*TASK DIRECTIONS*. Find and copy every line in the records that includes the string "nhất".

*DATA PROVIDED*.

------------

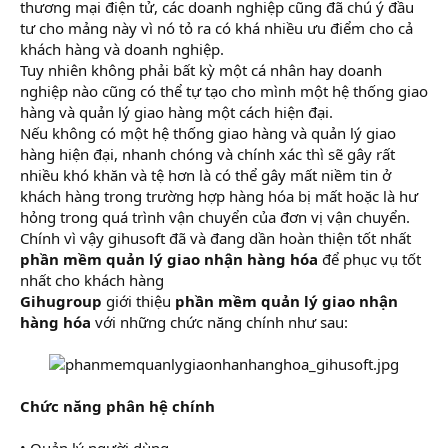
thương mại điện tử, các doanh nghiệp cũng đã chú ý đầu
tư cho mảng này vì nó tỏ ra có khá nhiều ưu điểm cho cả
khách hàng và doanh nghiệp.
Tuy nhiên không phải bất kỳ một cá nhân hay doanh
nghiệp nào cũng có thể tự tạo cho mình một hệ thống giao
hàng và quản lý giao hàng một cách hiện đại.
Nếu không có một hệ thống giao hàng và quản lý giao
hàng hiện đại, nhanh chóng và chính xác thì sẽ gây rất
nhiều khó khăn và tệ hơn là có thể gây mất niềm tin ở
khách hàng trong trường hợp hàng hóa bị mất hoặc là hư
hỏng trong quá trình vận chuyển của đơn vị vận chuyển.
Chính vì vậy gihusoft đã và đang dần hoàn thiện tốt nhất
phần mềm quản lý giao nhận hàng hóa
để phục vụ tốt
nhất cho khách hàng
Gihugroup
giới thiệu
phần mềm quản lý giao nhận
hàng hóa
với những chức năng chính như sau:
Chức năng phân hệ chính
• Quản lý người dùng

------------

*ANSWER TO THE PROBLEM*.
Chính vì vậy gihusoft đã và đang dần hoàn thiện tốt nhất
nhất cho khách hàng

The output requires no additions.